- _Study text_

• • •

Attack Scenarios and Impact Analysis

  1. Race Condition Attack:

    • Monitor oracle update transactions in mempool

    • Front-run with borrow transaction using old price

    • Back-run with repayment after price update

    • Profit calculation: [ Profit = Borrowed * (NewPrice - OldPrice) / OldPrice ]

    • Example with $1M house:

      Borrowed = $800k (80% LTV)
      OldPrice = $1M
      NewPrice = $2M
      Profit = $800k * (2M - 1M) / 1M = $800k

  2. Staleness Attack:

    • Wait for market conditions where oracle price becomes stale

    • Execute trades using outdated price

    • Profit from difference between stale and actual price

    • Impact: [ Risk = TVL * PriceDeviation * TimeStale ]

  3. Price Deviation Attack:

    • Monitor for large market movements

    • Exploit lack of deviation checks

    • Execute trades when oracle price significantly differs from market

    • Maximum exploit: [ MaxExploit = CollateralValue * (1 - 1/MaxPriceDeviation) ]

Similar Vulnerabilities in Production

  1. Cream Finance (October 2021):

    • $130M lost due to oracle manipulation

    • Similar missing price validation checks

    • Impact: Protocol insolvency

  2. Venus Protocol (May 2021):

    • $11M lost due to price manipulation

    • Lack of circuit breakers

    • Impact: Significant protocol losses

Recommended Mitigation Steps

  1. Implement Comprehensive Price Validation:

contract RAACHousePriceOracle is BaseChainlinkFunctionsOracle {
using SafeMath for uint256;
uint256 public constant MIN_UPDATE_DELAY = 1 hours;
uint256 public constant MAX_PRICE_DEVIATION = 20; // 20%
uint256 public constant MAX_PRICE_STALENESS = 24 hours;
mapping(uint256 => uint256) public lastUpdateTime;
mapping(uint256 => uint256) public lastPrice;
function _processResponse(bytes memory response) internal override {
uint256 price = abi.decode(response, (uint256));
uint256 houseId = lastHouseId;
// 1. Update frequency check
require(
block.timestamp >= lastUpdateTime[houseId] + MIN_UPDATE_DELAY,
"Update too frequent"

• • •

[Dataset entries]

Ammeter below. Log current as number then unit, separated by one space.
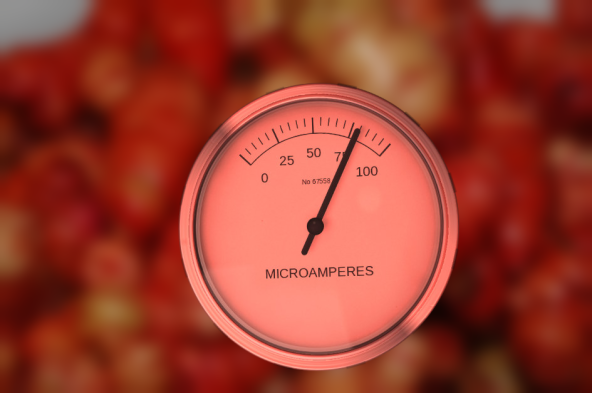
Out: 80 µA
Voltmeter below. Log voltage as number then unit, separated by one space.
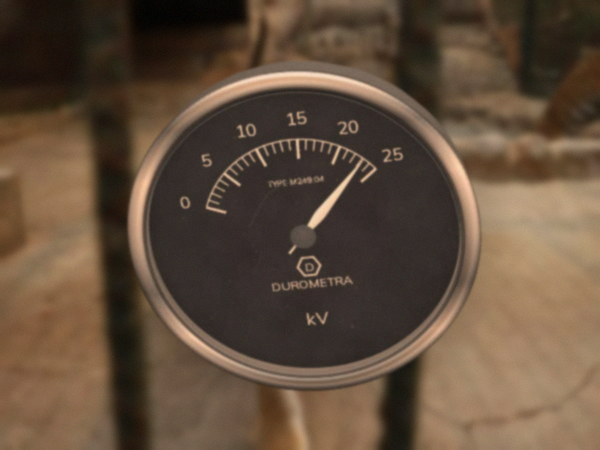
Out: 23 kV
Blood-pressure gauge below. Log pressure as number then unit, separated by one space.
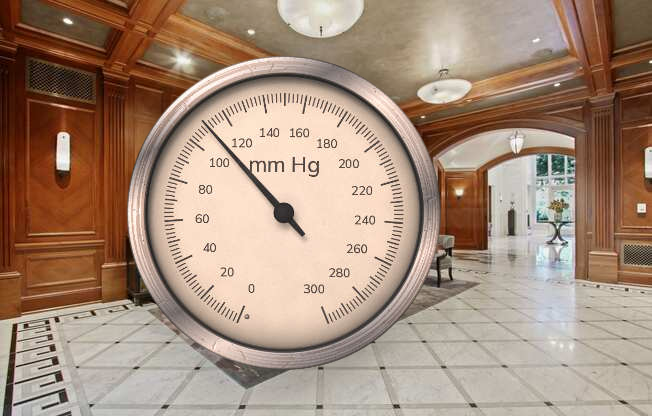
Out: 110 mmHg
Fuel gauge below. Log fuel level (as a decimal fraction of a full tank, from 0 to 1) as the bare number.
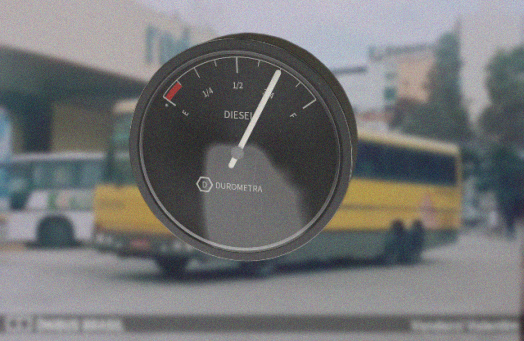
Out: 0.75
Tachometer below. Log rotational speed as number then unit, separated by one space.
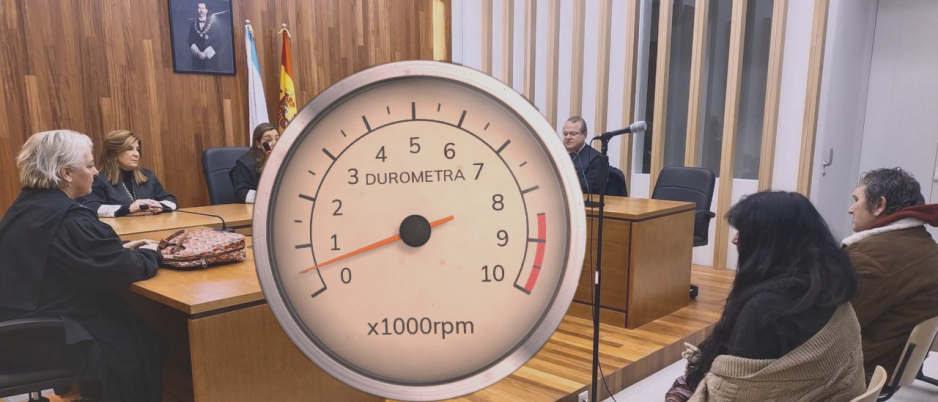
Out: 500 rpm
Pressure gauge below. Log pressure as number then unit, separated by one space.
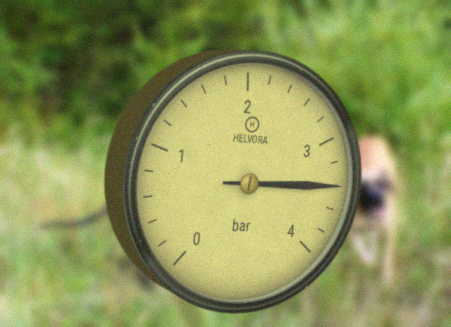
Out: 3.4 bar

• • •

- _Required work_
1. Answer these questions from the oracle attack write-up:
(a) In the $1M house example, what loan-to-value percentage is used for the borrowed amount?
(b) How much was lost in the Venus Protocol incident, and in what month and year did it happen?
(c) What value does the recommended contract assign to MAX_PRICE_STALENESS?
2. Continue the oracle attack write-up from the point where the text stops.
The data above isn't needed.

- _Answers to the exercises_
1.
(a) 80% LTV ($800k borrowed)
(b) $11M, in May 2021
(c) 24 hours

2.
);
// 2. Staleness check
require(
block.timestamp - lastUpdateTime[houseId] <= MAX_PRICE_STALENESS,
"Price too stale"
);
// 3. Price deviation check
if (lastPrice[houseId] != 0) {
uint256 deviation = calculateDeviation(lastPrice[houseId], price);
require(
deviation <= MAX_PRICE_DEVIATION,
"Price deviation too high"
);
}
// 4. Update state
lastUpdateTime[houseId] = block.timestamp;
lastPrice[houseId] = price;
housePrices.setHousePrice(houseId, price);
emit HousePriceUpdated(houseId, price);
}
}

  1. Implement Circuit Breakers:

contract RAACHousePriceOracle is BaseChainlinkFunctionsOracle {
bool public circuitBroken;
modifier whenCircuitActive() {
require(!circuitBroken, "Circuit breaker active");
_;
}
function _processResponse(bytes memory response)
internal
override
whenCircuitActive
{
// ... existing implementation ...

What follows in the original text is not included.